(Collected data)
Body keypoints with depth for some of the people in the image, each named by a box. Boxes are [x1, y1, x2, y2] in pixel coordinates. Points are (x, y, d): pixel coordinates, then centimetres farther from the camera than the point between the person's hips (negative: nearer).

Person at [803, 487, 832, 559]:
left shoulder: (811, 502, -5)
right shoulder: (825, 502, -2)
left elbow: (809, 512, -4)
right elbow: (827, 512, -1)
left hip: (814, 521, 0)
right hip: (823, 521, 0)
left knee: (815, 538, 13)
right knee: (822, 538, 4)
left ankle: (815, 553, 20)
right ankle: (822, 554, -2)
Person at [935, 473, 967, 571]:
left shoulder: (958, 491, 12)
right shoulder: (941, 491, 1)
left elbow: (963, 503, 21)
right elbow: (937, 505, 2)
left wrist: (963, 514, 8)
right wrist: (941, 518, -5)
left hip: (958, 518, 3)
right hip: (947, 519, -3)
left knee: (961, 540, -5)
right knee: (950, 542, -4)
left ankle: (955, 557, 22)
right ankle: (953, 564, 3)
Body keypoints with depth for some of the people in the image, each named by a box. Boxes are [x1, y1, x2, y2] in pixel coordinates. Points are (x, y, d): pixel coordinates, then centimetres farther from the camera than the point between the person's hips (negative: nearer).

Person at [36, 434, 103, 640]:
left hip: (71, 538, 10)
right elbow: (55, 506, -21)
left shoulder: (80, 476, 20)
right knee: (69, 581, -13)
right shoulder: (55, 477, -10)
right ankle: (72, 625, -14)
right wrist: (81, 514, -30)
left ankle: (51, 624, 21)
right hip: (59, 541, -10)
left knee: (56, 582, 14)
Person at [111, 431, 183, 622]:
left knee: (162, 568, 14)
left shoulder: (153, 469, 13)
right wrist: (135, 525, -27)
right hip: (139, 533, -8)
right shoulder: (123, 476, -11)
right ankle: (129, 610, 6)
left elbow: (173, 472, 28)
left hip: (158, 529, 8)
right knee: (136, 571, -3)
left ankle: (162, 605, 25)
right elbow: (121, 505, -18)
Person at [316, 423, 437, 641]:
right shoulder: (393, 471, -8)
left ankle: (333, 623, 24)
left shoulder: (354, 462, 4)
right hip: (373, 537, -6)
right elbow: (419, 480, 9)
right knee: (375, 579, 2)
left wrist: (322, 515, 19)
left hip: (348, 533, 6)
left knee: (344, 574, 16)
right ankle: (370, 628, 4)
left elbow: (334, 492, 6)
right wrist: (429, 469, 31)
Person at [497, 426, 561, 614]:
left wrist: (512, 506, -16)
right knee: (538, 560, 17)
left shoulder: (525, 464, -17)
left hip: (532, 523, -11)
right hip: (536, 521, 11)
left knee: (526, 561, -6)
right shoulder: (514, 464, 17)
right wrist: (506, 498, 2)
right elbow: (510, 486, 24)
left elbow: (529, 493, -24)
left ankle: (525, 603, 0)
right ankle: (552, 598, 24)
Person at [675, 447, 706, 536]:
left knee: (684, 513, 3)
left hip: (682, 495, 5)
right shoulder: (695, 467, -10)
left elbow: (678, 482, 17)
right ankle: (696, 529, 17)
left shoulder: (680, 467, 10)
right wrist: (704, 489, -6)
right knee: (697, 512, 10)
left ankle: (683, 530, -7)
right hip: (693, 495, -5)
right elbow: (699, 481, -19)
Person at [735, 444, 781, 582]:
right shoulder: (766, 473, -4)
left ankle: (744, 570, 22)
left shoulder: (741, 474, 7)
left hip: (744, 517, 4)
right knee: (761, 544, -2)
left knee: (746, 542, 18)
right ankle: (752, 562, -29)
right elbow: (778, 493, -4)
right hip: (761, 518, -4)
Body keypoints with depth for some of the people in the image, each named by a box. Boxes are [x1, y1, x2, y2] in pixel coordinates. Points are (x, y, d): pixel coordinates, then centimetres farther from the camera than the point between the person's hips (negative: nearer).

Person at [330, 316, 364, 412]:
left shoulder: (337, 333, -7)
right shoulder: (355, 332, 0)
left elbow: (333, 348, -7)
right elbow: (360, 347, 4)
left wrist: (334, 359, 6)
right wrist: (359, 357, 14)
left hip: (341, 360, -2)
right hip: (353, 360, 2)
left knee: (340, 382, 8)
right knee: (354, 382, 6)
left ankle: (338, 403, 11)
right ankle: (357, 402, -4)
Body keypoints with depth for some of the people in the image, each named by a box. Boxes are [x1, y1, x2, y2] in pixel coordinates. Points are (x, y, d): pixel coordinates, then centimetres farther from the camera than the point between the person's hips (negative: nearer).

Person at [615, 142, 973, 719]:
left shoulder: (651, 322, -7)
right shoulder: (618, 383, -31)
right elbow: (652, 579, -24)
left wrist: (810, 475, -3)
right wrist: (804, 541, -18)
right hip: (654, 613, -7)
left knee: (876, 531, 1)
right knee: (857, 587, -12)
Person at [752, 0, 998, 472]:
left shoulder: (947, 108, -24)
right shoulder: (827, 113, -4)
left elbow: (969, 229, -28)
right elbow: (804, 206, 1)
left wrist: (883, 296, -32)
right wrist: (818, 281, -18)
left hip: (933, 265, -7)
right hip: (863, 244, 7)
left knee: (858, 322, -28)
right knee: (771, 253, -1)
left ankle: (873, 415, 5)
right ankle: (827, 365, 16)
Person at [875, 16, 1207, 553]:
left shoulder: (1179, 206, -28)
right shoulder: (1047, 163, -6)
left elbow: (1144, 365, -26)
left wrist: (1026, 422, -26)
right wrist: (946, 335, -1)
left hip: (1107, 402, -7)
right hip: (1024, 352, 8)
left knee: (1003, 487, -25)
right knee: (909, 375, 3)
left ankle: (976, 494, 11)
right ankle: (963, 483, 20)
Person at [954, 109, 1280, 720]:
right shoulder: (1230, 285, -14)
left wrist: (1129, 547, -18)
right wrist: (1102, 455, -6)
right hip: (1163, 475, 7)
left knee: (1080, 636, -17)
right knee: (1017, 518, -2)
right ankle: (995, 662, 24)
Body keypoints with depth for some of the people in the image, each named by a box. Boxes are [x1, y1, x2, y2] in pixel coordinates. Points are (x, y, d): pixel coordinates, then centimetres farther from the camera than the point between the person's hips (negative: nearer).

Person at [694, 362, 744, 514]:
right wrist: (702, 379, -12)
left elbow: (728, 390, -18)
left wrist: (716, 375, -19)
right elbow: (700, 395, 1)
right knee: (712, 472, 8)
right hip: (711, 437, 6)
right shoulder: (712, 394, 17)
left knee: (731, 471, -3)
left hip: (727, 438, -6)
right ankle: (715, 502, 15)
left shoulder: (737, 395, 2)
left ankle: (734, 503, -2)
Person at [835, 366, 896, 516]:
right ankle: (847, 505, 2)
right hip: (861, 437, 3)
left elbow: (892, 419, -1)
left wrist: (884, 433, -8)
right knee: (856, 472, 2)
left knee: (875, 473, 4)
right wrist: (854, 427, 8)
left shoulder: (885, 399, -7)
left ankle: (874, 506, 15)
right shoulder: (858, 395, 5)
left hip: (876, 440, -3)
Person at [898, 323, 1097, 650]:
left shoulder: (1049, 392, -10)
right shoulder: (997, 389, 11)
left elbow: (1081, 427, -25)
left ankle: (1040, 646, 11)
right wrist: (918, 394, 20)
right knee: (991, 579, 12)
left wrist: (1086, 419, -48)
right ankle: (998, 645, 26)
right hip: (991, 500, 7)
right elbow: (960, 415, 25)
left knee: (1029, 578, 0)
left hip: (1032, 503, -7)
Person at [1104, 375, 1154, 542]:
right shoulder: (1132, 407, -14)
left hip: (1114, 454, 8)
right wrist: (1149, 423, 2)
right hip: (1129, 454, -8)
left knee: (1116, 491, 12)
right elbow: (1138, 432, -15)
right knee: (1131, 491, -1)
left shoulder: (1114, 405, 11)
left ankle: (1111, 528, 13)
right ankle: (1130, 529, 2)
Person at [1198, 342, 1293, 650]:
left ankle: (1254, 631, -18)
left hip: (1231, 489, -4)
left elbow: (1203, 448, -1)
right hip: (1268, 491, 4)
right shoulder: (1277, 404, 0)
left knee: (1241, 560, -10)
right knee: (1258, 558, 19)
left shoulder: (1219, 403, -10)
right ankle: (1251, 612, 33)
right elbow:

> The problem: Copy out, character for character, the lines of the entries above from the one with "right hip: (1268, 491, 4)" through the final line.

> Exercise solution:
right hip: (1268, 491, 4)
right shoulder: (1277, 404, 0)
left knee: (1241, 560, -10)
right knee: (1258, 558, 19)
left shoulder: (1219, 403, -10)
right ankle: (1251, 612, 33)
right elbow:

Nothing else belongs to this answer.